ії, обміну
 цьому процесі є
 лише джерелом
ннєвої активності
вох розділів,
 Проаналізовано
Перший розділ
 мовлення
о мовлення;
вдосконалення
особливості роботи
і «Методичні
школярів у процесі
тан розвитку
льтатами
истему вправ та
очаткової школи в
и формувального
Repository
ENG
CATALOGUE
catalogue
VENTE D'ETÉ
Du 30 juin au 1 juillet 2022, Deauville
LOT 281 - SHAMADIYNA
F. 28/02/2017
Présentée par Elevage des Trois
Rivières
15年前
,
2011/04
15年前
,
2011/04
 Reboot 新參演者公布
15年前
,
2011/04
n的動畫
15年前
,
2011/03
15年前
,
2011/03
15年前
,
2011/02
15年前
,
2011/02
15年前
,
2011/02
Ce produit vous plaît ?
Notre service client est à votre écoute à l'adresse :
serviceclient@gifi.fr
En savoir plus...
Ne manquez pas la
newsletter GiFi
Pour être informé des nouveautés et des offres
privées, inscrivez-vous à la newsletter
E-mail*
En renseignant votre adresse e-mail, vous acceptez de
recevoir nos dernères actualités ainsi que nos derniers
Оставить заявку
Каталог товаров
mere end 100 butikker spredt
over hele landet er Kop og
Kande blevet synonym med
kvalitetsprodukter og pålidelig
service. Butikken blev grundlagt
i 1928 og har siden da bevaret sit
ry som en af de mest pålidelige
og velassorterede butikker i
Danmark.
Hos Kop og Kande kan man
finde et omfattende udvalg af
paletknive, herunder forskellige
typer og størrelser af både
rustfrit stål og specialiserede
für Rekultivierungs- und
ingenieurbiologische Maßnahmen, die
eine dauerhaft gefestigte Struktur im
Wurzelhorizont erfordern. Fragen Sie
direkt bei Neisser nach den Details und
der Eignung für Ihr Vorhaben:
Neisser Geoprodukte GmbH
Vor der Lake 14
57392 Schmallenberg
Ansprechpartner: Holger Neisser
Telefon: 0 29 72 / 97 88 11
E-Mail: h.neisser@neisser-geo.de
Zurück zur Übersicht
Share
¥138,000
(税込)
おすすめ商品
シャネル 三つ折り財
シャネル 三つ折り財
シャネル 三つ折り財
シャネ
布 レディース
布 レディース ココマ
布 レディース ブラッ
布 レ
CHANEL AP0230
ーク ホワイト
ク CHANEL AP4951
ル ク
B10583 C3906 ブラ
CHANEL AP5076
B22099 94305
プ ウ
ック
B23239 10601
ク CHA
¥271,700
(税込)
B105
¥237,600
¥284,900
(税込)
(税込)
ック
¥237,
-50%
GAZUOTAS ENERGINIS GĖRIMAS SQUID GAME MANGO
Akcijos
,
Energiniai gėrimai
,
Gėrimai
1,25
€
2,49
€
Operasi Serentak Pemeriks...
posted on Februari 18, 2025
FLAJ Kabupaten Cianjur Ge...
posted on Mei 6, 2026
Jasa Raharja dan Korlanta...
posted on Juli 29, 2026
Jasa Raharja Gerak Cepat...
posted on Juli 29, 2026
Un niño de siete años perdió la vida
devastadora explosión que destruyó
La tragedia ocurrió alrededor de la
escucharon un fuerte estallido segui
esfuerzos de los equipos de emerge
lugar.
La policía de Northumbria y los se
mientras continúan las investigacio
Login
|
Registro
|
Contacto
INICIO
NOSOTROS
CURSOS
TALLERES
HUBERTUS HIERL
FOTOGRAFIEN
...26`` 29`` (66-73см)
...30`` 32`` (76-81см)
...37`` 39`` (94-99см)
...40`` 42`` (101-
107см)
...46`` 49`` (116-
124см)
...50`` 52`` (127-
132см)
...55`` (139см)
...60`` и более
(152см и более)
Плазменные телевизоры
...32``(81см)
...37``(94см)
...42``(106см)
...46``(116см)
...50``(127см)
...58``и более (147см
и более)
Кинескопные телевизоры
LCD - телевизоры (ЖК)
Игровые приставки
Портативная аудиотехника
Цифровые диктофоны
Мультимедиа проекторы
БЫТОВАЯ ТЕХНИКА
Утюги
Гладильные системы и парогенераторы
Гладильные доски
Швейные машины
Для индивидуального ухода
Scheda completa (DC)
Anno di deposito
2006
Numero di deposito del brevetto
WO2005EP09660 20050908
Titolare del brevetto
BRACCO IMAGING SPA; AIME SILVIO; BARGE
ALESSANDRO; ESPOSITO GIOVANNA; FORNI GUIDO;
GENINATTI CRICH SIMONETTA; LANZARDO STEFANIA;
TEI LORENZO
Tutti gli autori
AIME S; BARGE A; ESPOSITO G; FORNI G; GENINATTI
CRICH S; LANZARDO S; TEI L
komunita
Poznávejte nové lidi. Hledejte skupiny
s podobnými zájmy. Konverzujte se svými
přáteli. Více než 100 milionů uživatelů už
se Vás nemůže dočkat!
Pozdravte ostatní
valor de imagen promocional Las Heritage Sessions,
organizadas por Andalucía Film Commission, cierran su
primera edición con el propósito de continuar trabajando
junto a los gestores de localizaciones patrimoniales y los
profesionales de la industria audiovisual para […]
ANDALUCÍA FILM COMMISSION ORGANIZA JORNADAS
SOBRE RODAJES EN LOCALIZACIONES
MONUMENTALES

EXERCISE DETAILS -> Give the entries again, every one of them exactly.

TASK OUTPUT ->
ії, обміну
 цьому процесі є
 лише джерелом
ннєвої активності
вох розділів,
 Проаналізовано
Перший розділ
 мовлення
о мовлення;
вдосконалення
особливості роботи
і «Методичні
школярів у процесі
тан розвитку
льтатами
истему вправ та
очаткової школи в
и формувального
Repository
ENG
CATALOGUE
catalogue
VENTE D'ETÉ
Du 30 juin au 1 juillet 2022, Deauville
LOT 281 - SHAMADIYNA
F. 28/02/2017
Présentée par Elevage des Trois
Rivières
15年前
,
2011/04
15年前
,
2011/04
 Reboot 新參演者公布
15年前
,
2011/04
n的動畫
15年前
,
2011/03
15年前
,
2011/03
15年前
,
2011/02
15年前
,
2011/02
15年前
,
2011/02
Ce produit vous plaît ?
Notre service client est à votre écoute à l'adresse :
serviceclient@gifi.fr
En savoir plus...
Ne manquez pas la
newsletter GiFi
Pour être informé des nouveautés et des offres
privées, inscrivez-vous à la newsletter
E-mail*
En renseignant votre adresse e-mail, vous acceptez de
recevoir nos dernères actualités ainsi que nos derniers
Оставить заявку
Каталог товаров
mere end 100 butikker spredt
over hele landet er Kop og
Kande blevet synonym med
kvalitetsprodukter og pålidelig
service. Butikken blev grundlagt
i 1928 og har siden da bevaret sit
ry som en af de mest pålidelige
og velassorterede butikker i
Danmark.
Hos Kop og Kande kan man
finde et omfattende udvalg af
paletknive, herunder forskellige
typer og størrelser af både
rustfrit stål og specialiserede
für Rekultivierungs- und
ingenieurbiologische Maßnahmen, die
eine dauerhaft gefestigte Struktur im
Wurzelhorizont erfordern. Fragen Sie
direkt bei Neisser nach den Details und
der Eignung für Ihr Vorhaben:
Neisser Geoprodukte GmbH
Vor der Lake 14
57392 Schmallenberg
Ansprechpartner: Holger Neisser
Telefon: 0 29 72 / 97 88 11
E-Mail: h.neisser@neisser-geo.de
Zurück zur Übersicht
Share
¥138,000
(税込)
おすすめ商品
シャネル 三つ折り財
シャネル 三つ折り財
シャネル 三つ折り財
シャネ
布 レディース
布 レディース ココマ
布 レディース ブラッ
布 レ
CHANEL AP0230
ーク ホワイト
ク CHANEL AP4951
ル ク
B10583 C3906 ブラ
CHANEL AP5076
B22099 94305
プ ウ
ック
B23239 10601
ク CHA
¥271,700
(税込)
B105
¥237,600
¥284,900
(税込)
(税込)
ック
¥237,
-50%
GAZUOTAS ENERGINIS GĖRIMAS SQUID GAME MANGO
Akcijos
,
Energiniai gėrimai
,
Gėrimai
1,25
€
2,49
€
Operasi Serentak Pemeriks...
posted on Februari 18, 2025
FLAJ Kabupaten Cianjur Ge...
posted on Mei 6, 2026
Jasa Raharja dan Korlanta...
posted on Juli 29, 2026
Jasa Raharja Gerak Cepat...
posted on Juli 29, 2026
Un niño de siete años perdió la vida
devastadora explosión que destruyó
La tragedia ocurrió alrededor de la
escucharon un fuerte estallido segui
esfuerzos de los equipos de emerge
lugar.
La policía de Northumbria y los se
mientras continúan las investigacio
Login
|
Registro
|
Contacto
INICIO
NOSOTROS
CURSOS
TALLERES
HUBERTUS HIERL
FOTOGRAFIEN
...26`` 29`` (66-73см)
...30`` 32`` (76-81см)
...37`` 39`` (94-99см)
...40`` 42`` (101-
107см)
...46`` 49`` (116-
124см)
...50`` 52`` (127-
132см)
...55`` (139см)
...60`` и более
(152см и более)
Плазменные телевизоры
...32``(81см)
...37``(94см)
...42``(106см)
...46``(116см)
...50``(127см)
...58``и более (147см
и более)
Кинескопные телевизоры
LCD - телевизоры (ЖК)
Игровые приставки
Портативная аудиотехника
Цифровые диктофоны
Мультимедиа проекторы
БЫТОВАЯ ТЕХНИКА
Утюги
Гладильные системы и парогенераторы
Гладильные доски
Швейные машины
Для индивидуального ухода
Scheda completa (DC)
Anno di deposito
2006
Numero di deposito del brevetto
WO2005EP09660 20050908
Titolare del brevetto
BRACCO IMAGING SPA; AIME SILVIO; BARGE
ALESSANDRO; ESPOSITO GIOVANNA; FORNI GUIDO;
GENINATTI CRICH SIMONETTA; LANZARDO STEFANIA;
TEI LORENZO
Tutti gli autori
AIME S; BARGE A; ESPOSITO G; FORNI G; GENINATTI
CRICH S; LANZARDO S; TEI L
komunita
Poznávejte nové lidi. Hledejte skupiny
s podobnými zájmy. Konverzujte se svými
přáteli. Více než 100 milionů uživatelů už
se Vás nemůže dočkat!
Pozdravte ostatní
valor de imagen promocional Las Heritage Sessions,
organizadas por Andalucía Film Commission, cierran su
primera edición con el propósito de continuar trabajando
junto a los gestores de localizaciones patrimoniales y los
profesionales de la industria audiovisual para […]
ANDALUCÍA FILM COMMISSION ORGANIZA JORNADAS
SOBRE RODAJES EN LOCALIZACIONES
MONUMENTALES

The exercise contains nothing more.